Try to see the big picture
A common piece of advice I see about decision-making or worrying is to ask yourself, “Will this matter in a month? A year? Five years?” Most teens are myopic and this-moment-is-everything by nature, so asking them to think into the future like that may not work. But asking them to take someone else’s point of view might. Ditto for asking them to think about, say, their entire class or group in terms of how this one thing can impact how they proceed. So, sure, maybe you’re right and she was wrong, but with no one willing to concede, progress is halted for everyone. What do you lose by being the bigger person and saying, “Okay, let’s agree to disagree and move on” in that circumstance? What might you gain by apologizing/conceding, even if you don’t totally agree? With judicious assessment of a given situation, it may well be that what people remember is your good graces rather than who was “right.”
Giving in doesn’t make you a pushover
Years of striving to raise confident children who won’t cave to peer pressure or otherwise be pushed around can backfire, it seems. My kids have confidence, alright—they’re confident that they are right and you are wrong and you need to see the error of your ways. Again, sometimes there really is a “right” and a “wrong” and errors must be corrected. But so much of life is about opinions and nuances and the fact that none of us is an island; sometimes being right is less important than being kind, sometimes your “right” isn’t going to be everyone else’s “right,” and sometimes letting things go for the sake of keeping the peace or moving on is the braver choice. It’s possible to have the courage of your convictions without dying on every single hill. (What’s that expression? Something about how you don’t have to RSVP to every argument you’re invited to…?)

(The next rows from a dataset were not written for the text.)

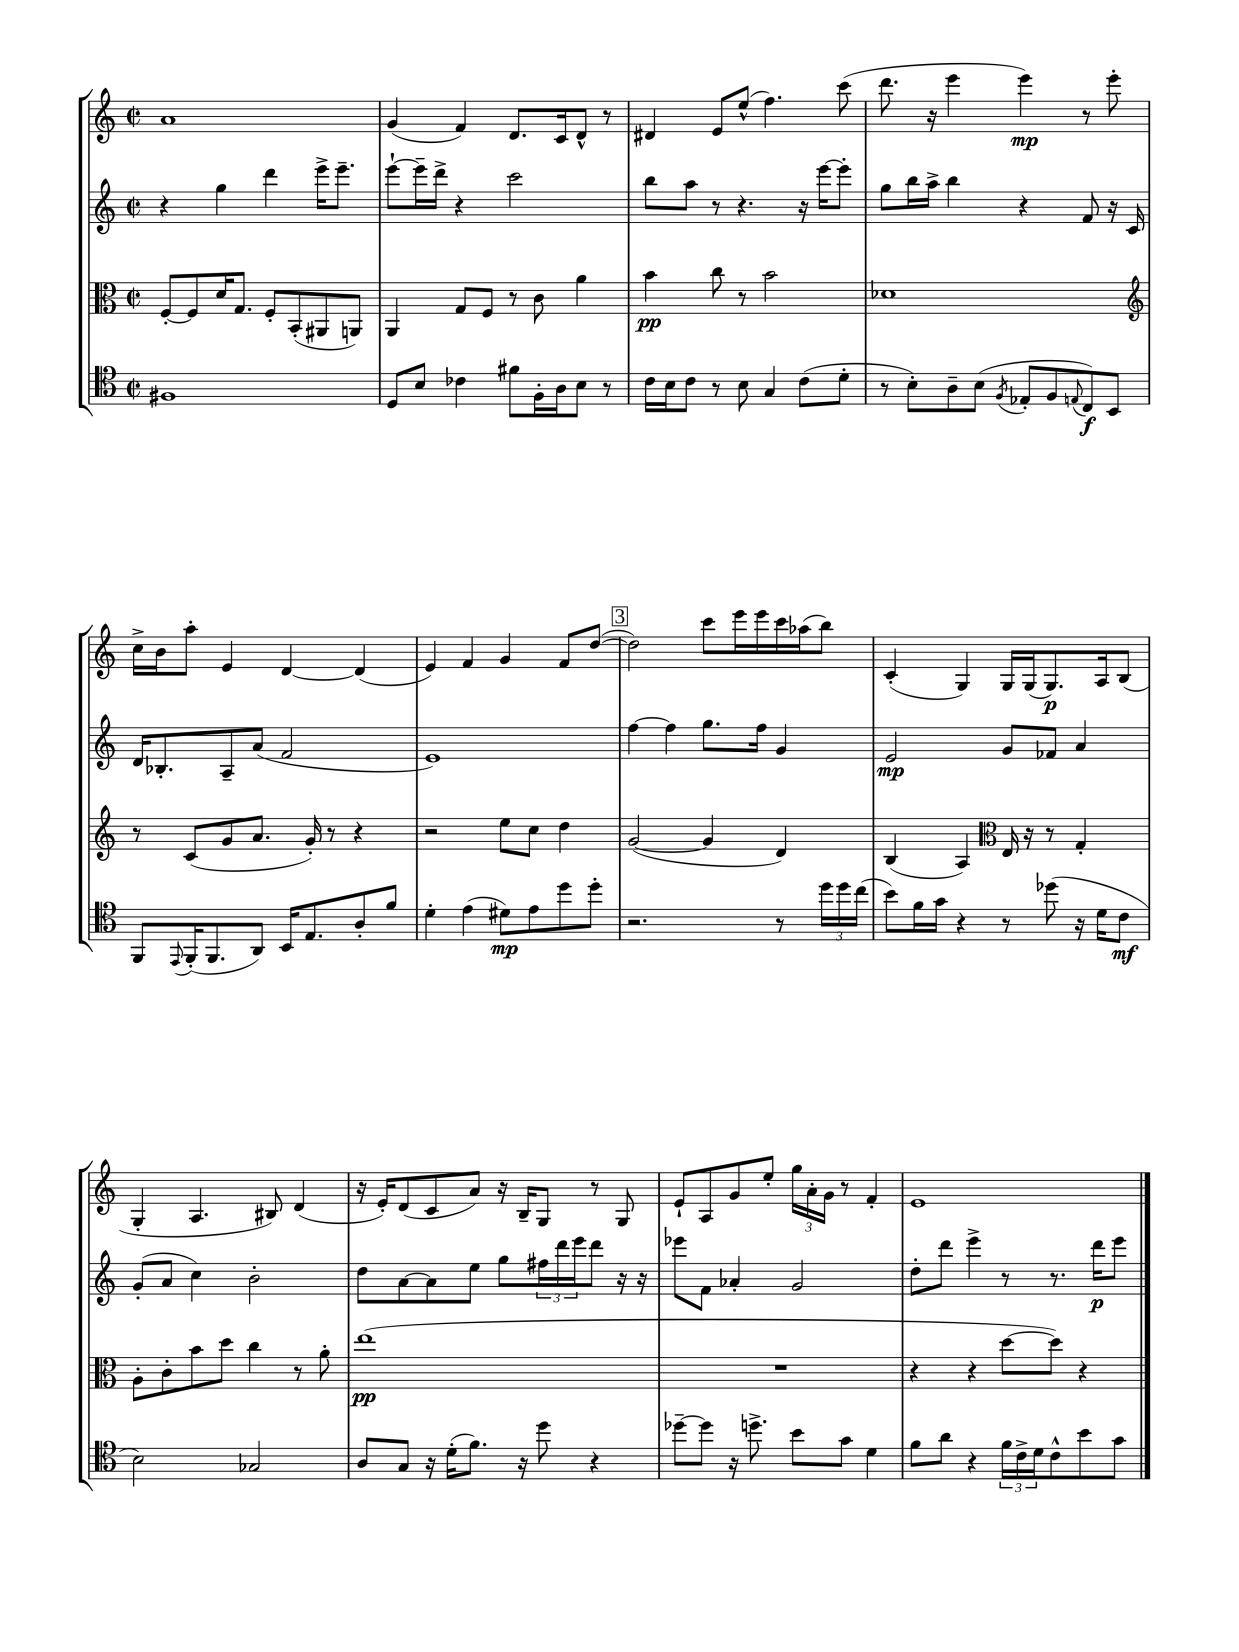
<<
\new StaffGroup <<
\new Staff = "s0" {
    \clef treble \key c \major \defaultTimeSignature \time 2/2
    a'1 |
    g'4( f'4) d'8. c'16 d'8-^ r8 |
    dis'4 e'8 e''8-^( f''4.) c'''8( |
    d'''8. r16 e'''4 e'''4\mp) r8 e'''8-. |
    c''16-> b'16 a''8-. e'4 d'4~ d'4( |
    e'4) f'4 g'4 f'8 d''8~( |
    \mark \markup { \box "3" } d''2) c'''8 e'''16 e'''16 c'''16 aes''16( b''8) |
    c'4-.( g4) g16 g16( g8.\p) a16 b8( |
    g4-. a4. bis8) d'4( |
    r16 e'16-.) d'8( c'8 a'8) r16 b16-- g8 r8 g8 |
    e'8-! a8 g'8 e''8-. \tuplet 3/2 { g''16 a'16-. g'16 } r8 f'4-. |
    e'1 \bar "|." |
}
\new Staff = "s1" {
    \clef treble \key c \major \defaultTimeSignature \time 2/2
    r4 g''4 d'''4 e'''16-> e'''8.-- |
    e'''8~-! e'''16-- d'''16-> r4 c'''2 |
    b''8 a''8 r8 r4. r16 e'''16~ e'''8-. |
    g''8 b''16 a''16-> b''4 r4 f'8 r16 c'16 |
    d'16 bes8.-. a8-- a'8( f'2 |
    e'1) |
    \mark \markup { \box "3" } f''4~ f''4 g''8. f''16 g'4 |
    e'2\mp g'8 fes'8 a'4 |
    g'8-.( a'8 c''4) b'2-. |
    d''8 a'8~ a'8 e''8 g''8 \tuplet 3/2 { fis''16 d'''16 e'''16 } d'''8 r16 r16 |
    ees'''8 f'8 aes'4-. g'2 |
    d''8-. d'''8 e'''4-> r8 r8. d'''16\p e'''8 \bar "|." |
}
\new Staff = "s2" {
    \clef alto \key c \major \defaultTimeSignature \time 2/2
    f8~-. f8 d'16 g8. f8-. b,8-.( ais,8 a,8) |
    a,4 g8 f8 r8 c'8 a'4 |
    b'4\pp c''8 r8 b'2 |
    des'1 |
    \clef treble r8 c'8( g'8 a'8. g'16-.) r8 r4 |
    r2 e''8 c''8 d''4 |
    \mark \markup { \box "3" } g'2~( g'4 d'4) |
    b4( a4) \clef alto e16 r16 r8 g4-. |
    a8-. c'8-. b'8 d''8 c''4 r8 a'8-. |
    e''1\pp( |
    R1 |
    r4 r4 d''8~ d''8) r4 \bar "|." |
}
\new Staff = "s3" {
    \clef tenor \key c \major \defaultTimeSignature \time 2/2
    fis1 |
    d8 b8 ces'4 fis'8 f16-. a16 b8 r8 |
    c'16 b16 c'8 r8 b8 g4 c'8( d'8-. |
    r8 b8-.) a8-- b8( \acciaccatura { f8 } ees8-. f8 \appoggiatura { e8 } c8\f) b,8 |
    f,8 \appoggiatura { e,8 } f,16-.( f,8. a,8) b,16 e8. a8-. f'8 |
    d'4-. e'4( dis'8\mp) e'8 d''8 d''8-. |
    \mark \markup { \box "3" } r2. r8 \tuplet 3/2 { d''16 d''16 c''16( } |
    b'8) f'16 g'16 r4 r8 des''8( r16 d'16 c'8\mf |
    b2) ges2 |
    a8 g8 r16 d'16-.( f'8.) r16 d''8 r4 |
    des''8~-- des''8 r16 d''8.-> b'8 g'8 d'4 |
    f'8 a'8 r4 \tuplet 3/2 { f'16 c'16-> d'16 } c'8-^ b'8 g'8 \bar "|." |
}
>>
>>
\layout { \context { \Score \remove "Bar_number_engraver" } }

Life isn’t fair, and recognizing that makes it easier
There are always going to be relationships in our lives where the balance of power is unequal. You can’t correct a teacher or a boss the same way you would a peer (not if you value your grade or your job, that is). This may feel unfair. Maybe it is. It’s also the reality, and the sooner you accept that, the less aggravated you’ll be. Furthermore, sometimes you’ll choose your hill because it’s that important to you, and there will be unanticipated negative consequences. Once again, it feels unfair, but that’s life.
It’s not always about you
I think it’s human nature to feel dismissed as a whole person when you feel strongly about an issue and others disagree. As adults, most of us have learned not to take everything personally, but for teens, whose self-image is in this bizarre period of rapid evolution, having their truth negated can feel like complete rejection. As much as I may tease my kids about being drama llamas, it’s hard, this constantly putting yourself out there and finding out that not everyone welcomes you with open arms. The key to surviving is remembering that people think a lot less about you than you assume, and rejection of something you said or did is not denial of your worth as a person.
If you disagree with some of this, I’m okay with that—I don’t always have to be right, after all.Published September 24, 2013. Last updated September 24, 2013.